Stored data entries
((

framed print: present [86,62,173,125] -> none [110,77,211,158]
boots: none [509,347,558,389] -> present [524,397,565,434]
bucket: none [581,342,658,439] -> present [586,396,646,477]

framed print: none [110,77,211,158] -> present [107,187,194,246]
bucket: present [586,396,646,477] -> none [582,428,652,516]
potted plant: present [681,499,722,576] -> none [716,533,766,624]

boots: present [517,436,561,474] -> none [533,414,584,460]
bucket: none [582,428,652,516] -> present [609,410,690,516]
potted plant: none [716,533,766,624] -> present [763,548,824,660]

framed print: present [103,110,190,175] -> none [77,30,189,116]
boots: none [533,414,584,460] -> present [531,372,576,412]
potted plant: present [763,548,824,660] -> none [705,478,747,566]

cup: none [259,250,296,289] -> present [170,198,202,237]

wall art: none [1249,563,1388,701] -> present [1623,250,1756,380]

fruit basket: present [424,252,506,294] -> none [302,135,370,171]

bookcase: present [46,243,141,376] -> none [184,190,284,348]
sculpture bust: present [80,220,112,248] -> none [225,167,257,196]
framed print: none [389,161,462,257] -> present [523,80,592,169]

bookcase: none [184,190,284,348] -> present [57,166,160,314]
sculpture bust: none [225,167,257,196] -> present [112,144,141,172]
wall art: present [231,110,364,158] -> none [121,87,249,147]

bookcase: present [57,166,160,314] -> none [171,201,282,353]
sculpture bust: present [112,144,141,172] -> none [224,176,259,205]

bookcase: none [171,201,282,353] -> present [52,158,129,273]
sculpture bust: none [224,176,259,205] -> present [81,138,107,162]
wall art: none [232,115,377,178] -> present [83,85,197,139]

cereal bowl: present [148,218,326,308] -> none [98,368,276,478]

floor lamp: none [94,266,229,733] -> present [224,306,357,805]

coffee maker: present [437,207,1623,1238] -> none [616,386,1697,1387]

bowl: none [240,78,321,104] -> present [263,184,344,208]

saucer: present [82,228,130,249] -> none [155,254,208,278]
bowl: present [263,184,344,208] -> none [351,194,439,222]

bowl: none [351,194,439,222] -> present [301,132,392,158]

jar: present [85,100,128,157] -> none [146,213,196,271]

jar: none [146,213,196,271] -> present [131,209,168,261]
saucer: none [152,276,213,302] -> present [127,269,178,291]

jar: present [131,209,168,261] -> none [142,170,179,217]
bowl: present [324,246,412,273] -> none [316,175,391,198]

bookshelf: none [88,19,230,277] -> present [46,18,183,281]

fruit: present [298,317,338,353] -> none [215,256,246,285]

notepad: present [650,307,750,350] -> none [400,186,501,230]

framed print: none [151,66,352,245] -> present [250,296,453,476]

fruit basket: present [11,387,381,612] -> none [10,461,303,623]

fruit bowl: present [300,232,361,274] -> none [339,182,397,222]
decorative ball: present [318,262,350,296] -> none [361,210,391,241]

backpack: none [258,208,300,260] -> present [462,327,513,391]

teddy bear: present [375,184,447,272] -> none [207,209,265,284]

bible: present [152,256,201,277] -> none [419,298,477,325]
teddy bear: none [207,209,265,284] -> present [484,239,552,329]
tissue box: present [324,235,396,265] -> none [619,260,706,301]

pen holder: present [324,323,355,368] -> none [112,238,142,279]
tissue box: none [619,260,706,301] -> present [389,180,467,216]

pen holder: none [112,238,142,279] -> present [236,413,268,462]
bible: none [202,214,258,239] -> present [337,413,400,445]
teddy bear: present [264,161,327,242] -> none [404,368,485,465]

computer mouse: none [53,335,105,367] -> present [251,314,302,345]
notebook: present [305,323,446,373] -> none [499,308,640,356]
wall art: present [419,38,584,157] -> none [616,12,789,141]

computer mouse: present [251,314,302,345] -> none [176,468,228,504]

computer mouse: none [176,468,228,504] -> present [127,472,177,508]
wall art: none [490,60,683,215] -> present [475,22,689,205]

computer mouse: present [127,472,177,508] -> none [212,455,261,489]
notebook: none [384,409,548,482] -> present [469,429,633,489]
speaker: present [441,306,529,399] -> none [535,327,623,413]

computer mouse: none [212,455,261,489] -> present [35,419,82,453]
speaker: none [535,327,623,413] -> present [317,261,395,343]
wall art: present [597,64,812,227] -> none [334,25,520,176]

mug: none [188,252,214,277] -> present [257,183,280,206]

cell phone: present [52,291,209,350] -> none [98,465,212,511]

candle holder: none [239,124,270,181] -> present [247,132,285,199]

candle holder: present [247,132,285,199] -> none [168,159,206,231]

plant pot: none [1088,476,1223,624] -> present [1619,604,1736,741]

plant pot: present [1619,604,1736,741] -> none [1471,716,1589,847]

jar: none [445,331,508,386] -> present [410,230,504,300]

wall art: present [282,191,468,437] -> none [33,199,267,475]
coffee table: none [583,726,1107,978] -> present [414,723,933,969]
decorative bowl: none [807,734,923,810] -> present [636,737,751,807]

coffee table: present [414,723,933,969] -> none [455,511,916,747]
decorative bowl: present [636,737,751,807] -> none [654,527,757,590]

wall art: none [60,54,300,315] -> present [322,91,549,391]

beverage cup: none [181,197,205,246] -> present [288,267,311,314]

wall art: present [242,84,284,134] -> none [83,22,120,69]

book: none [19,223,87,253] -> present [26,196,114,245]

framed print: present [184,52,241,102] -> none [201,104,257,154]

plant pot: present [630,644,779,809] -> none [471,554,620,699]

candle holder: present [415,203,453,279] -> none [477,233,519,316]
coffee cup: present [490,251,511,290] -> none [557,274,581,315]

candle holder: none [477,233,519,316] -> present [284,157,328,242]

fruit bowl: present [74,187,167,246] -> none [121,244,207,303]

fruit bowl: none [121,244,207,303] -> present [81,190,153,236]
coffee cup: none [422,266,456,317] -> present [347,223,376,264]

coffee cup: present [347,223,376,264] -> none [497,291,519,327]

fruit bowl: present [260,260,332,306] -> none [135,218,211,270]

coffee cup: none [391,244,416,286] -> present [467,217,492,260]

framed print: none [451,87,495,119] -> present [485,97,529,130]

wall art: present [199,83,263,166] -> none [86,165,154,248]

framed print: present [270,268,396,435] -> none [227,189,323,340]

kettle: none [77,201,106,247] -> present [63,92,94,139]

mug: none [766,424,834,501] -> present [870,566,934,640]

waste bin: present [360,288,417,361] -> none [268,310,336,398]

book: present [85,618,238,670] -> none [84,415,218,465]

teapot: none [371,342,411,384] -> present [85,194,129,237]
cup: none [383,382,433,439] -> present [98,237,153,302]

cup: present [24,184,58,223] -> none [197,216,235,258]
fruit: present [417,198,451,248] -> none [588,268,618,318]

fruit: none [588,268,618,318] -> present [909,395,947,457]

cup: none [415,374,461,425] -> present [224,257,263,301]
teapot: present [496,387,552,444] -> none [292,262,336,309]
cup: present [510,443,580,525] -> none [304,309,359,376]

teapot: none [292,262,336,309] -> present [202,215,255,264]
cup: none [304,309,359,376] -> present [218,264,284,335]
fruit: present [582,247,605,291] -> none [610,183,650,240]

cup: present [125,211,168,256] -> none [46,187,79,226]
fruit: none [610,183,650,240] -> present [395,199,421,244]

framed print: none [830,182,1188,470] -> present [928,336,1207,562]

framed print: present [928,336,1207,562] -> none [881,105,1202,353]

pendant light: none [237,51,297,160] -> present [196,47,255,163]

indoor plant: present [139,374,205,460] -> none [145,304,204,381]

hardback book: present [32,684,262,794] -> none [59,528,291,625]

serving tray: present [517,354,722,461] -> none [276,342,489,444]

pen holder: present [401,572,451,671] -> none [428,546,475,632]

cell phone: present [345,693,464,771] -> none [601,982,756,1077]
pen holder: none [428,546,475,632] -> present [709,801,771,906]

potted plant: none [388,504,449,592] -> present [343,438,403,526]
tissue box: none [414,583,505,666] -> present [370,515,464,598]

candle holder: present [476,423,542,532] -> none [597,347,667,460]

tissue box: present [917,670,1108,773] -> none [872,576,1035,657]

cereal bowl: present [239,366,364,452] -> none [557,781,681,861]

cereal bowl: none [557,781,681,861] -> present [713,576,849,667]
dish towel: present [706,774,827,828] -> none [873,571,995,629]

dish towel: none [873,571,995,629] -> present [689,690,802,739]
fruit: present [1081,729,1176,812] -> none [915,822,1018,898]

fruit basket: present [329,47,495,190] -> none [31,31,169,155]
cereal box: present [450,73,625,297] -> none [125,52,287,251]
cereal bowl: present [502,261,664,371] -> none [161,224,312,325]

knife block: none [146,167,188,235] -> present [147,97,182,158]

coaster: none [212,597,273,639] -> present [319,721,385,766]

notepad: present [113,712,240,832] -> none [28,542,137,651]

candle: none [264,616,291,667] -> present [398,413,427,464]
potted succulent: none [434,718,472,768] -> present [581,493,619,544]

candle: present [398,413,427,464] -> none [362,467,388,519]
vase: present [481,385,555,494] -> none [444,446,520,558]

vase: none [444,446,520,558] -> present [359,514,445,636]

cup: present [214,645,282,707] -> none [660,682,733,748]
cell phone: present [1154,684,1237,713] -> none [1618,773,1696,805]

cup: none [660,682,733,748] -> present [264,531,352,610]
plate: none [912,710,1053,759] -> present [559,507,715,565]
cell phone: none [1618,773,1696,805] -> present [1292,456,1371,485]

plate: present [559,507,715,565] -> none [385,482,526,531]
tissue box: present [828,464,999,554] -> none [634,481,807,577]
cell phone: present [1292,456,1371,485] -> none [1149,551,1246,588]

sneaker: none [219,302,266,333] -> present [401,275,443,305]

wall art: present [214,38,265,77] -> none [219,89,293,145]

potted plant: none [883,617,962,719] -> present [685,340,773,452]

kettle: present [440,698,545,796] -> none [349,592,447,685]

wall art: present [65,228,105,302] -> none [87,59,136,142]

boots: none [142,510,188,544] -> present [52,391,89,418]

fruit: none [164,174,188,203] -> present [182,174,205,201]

))

TO-DO ITEM: Beginning with the line above that contains "bible: none [202,214,258,239]", copy each line exactly up to and including the line that contains "computer mouse: none [212,455,261,489]", and go no further.

RESULT:
bible: none [202,214,258,239] -> present [337,413,400,445]
teddy bear: present [264,161,327,242] -> none [404,368,485,465]

computer mouse: none [53,335,105,367] -> present [251,314,302,345]
notebook: present [305,323,446,373] -> none [499,308,640,356]
wall art: present [419,38,584,157] -> none [616,12,789,141]

computer mouse: present [251,314,302,345] -> none [176,468,228,504]

computer mouse: none [176,468,228,504] -> present [127,472,177,508]
wall art: none [490,60,683,215] -> present [475,22,689,205]

computer mouse: present [127,472,177,508] -> none [212,455,261,489]
notebook: none [384,409,548,482] -> present [469,429,633,489]
speaker: present [441,306,529,399] -> none [535,327,623,413]

computer mouse: none [212,455,261,489] -> present [35,419,82,453]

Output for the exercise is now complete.